Woman Wins Disability Payout for WiFi 'Sensitivity'

She claims that electromagnetic radiation is causing health problems
By Elizabeth Armstrong Moore,  Newser Staff
Posted Aug 28, 2015 1:30 AM CDT
Woman Wins Disability Payout for WiFi 'Sensitivity'
In this April 9, 2015, photo, an aurora borealis illuminates the night sky over Lake McDonald in Glacier National Park, Mont.   (AP/Daily Inter Lake, Brenda Ahearn)

Electromagnetic radiation has been around since the universe first formed; it is, in its "most familiar form," light, reports the World Health Organization. But as cellphone towers and gadgets proliferate, electromagnetic radiation has increased, and some claim a sensitivity to it. One woman in France is now getting roughly $900 a month from the government in disability pay, reports the BBC. Marine Richard, 39, who says she's had to move to a barn without electricity in a remote region of France to escape electromagnetic waves, calls the decision a "breakthrough" for those who experience electromagnetic hypersensitivity. But the court in Toulouse—which ruled last month that her symptoms stopped her from working—did not go so far as to call EHS an illness, reports Yahoo News UK.

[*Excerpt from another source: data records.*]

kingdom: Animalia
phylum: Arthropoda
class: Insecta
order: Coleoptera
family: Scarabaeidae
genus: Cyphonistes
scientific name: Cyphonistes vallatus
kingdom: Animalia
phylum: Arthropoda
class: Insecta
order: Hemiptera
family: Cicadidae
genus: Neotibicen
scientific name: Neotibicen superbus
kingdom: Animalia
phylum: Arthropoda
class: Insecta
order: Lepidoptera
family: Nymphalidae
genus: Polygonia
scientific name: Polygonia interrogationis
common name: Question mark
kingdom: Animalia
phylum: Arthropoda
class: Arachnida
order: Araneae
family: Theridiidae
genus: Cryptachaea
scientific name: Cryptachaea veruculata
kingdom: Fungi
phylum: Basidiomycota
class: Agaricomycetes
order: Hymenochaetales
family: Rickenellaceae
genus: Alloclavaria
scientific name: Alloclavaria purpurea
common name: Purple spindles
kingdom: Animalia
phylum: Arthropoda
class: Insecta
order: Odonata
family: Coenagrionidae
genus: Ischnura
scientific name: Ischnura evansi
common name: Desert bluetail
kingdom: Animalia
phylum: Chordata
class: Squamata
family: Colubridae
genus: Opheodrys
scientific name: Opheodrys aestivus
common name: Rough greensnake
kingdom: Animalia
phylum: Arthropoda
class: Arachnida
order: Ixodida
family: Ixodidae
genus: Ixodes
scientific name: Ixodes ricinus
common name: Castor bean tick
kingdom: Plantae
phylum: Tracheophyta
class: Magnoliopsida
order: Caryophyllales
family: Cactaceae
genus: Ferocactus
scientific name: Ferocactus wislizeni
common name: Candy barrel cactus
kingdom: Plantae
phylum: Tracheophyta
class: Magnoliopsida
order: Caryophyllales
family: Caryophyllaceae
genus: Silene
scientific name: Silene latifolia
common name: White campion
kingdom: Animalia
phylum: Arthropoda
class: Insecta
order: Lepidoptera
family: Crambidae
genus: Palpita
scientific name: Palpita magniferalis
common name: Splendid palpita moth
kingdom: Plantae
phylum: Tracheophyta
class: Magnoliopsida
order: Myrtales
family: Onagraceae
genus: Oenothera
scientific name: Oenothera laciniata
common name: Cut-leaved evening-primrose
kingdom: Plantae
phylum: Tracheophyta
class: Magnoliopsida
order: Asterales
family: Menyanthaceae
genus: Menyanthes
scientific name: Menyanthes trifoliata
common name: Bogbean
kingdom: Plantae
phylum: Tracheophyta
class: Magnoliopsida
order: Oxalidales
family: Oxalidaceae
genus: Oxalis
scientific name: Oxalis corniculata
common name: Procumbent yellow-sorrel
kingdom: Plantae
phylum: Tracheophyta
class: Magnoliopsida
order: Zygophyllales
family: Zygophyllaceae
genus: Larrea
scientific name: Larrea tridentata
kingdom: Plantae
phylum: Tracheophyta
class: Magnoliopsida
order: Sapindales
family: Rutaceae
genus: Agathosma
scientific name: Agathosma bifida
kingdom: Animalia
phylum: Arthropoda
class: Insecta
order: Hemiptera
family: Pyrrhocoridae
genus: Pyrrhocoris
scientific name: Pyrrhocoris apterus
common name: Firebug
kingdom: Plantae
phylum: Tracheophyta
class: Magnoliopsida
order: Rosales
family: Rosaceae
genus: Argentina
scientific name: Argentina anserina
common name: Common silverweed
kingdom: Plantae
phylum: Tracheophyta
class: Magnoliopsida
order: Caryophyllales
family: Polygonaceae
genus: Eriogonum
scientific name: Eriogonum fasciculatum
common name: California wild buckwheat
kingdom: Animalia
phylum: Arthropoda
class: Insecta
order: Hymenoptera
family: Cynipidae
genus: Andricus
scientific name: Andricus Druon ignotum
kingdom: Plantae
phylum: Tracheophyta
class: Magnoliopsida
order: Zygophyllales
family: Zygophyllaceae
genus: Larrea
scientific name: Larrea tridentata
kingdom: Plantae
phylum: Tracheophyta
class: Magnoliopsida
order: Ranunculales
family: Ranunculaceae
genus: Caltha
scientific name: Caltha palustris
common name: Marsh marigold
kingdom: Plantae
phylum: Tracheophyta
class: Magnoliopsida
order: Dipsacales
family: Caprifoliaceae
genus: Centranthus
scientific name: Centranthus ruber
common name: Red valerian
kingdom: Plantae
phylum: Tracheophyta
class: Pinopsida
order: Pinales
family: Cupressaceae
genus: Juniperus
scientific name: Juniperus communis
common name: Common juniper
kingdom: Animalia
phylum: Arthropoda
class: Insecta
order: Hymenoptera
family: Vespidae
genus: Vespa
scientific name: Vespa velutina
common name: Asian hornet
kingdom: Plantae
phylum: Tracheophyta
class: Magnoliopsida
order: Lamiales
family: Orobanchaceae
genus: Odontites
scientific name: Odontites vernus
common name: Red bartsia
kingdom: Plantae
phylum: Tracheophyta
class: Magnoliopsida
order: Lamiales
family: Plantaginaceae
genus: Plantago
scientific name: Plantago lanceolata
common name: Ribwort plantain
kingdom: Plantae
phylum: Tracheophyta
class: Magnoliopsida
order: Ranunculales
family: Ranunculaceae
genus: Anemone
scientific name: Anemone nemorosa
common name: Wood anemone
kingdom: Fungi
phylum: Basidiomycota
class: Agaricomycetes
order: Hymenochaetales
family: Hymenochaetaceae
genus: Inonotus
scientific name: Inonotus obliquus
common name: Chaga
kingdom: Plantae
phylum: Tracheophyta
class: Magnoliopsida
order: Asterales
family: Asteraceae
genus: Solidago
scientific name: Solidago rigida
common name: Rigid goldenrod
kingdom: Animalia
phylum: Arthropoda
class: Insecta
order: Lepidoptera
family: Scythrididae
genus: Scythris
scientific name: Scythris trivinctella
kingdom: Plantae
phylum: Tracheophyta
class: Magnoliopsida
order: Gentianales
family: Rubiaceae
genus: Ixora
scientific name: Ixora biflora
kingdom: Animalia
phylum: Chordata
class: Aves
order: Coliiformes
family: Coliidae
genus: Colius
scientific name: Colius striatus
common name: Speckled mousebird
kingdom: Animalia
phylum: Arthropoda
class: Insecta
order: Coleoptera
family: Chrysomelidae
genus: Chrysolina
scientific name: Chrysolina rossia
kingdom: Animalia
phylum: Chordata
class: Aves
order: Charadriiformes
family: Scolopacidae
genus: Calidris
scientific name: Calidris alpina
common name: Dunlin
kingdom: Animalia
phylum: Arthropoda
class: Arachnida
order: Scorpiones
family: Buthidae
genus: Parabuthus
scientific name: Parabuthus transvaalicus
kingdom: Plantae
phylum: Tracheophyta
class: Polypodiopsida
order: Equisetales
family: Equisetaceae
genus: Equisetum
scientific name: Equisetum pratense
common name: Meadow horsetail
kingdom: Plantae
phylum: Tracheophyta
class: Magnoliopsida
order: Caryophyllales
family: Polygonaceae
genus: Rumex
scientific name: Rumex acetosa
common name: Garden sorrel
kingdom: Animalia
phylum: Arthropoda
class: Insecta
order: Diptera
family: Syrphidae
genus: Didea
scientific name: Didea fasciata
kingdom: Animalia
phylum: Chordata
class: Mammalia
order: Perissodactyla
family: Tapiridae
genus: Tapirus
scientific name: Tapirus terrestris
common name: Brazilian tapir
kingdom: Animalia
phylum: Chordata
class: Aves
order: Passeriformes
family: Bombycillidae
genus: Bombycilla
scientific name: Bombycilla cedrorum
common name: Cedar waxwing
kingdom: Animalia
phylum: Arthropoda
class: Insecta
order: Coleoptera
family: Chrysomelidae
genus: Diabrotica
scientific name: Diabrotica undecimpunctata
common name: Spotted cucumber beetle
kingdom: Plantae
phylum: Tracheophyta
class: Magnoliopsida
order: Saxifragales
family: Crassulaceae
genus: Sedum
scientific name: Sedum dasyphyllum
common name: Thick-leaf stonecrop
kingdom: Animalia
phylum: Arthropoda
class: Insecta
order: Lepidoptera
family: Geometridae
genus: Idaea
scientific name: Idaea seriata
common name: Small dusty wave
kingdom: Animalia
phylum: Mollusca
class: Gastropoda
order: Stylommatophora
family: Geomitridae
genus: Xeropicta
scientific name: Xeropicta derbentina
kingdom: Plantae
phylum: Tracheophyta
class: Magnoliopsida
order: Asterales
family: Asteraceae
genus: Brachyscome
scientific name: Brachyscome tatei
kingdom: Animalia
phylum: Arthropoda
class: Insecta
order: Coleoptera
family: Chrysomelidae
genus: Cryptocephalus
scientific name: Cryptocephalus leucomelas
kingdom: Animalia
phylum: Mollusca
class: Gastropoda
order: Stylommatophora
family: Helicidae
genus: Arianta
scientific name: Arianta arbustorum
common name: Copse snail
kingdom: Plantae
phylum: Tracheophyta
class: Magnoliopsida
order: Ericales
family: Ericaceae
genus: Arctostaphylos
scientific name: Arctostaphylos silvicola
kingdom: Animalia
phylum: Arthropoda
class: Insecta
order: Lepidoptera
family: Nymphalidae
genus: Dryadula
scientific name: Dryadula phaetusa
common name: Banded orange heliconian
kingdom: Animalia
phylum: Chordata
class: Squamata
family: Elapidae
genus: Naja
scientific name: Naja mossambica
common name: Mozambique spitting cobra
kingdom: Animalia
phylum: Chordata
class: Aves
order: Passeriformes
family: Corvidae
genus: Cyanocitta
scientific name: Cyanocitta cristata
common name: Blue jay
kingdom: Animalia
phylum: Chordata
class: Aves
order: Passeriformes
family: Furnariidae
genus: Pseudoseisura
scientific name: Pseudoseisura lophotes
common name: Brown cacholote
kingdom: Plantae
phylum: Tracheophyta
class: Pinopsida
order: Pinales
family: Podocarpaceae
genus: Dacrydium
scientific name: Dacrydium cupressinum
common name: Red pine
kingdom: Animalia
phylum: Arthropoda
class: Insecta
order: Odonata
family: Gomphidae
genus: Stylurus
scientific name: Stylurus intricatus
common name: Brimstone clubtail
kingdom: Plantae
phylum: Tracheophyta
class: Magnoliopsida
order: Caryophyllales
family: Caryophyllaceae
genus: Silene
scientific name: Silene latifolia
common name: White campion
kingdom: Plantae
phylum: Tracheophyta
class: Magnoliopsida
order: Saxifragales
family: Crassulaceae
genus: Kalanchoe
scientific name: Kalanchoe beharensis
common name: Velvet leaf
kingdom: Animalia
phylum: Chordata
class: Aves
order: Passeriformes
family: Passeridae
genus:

Though people like Richard have claimed a range of adverse health symptoms, from headaches and nausea to loss of libido and depression, the WHO reports that "scientific evidence does not support a link" between the electromagnetic fields and the symptoms; that "scientific knowledge in this area is now more extensive than for most chemicals"; and that anxiety about exposure could be causing these health problems. In the US, the parents of a 12-year-old boy at a Massachusetts school filed a lawsuit on Aug. 12 claiming that their son has been dealing with headaches, chest pains, nosebleeds, nausea, dizziness, and rashes since the school installed a new wireless network in 2013, reports ABC News. The family is asking for $250,000 in damages. (West Virginia is home to a town for those who say they've been sickened by WiFi.)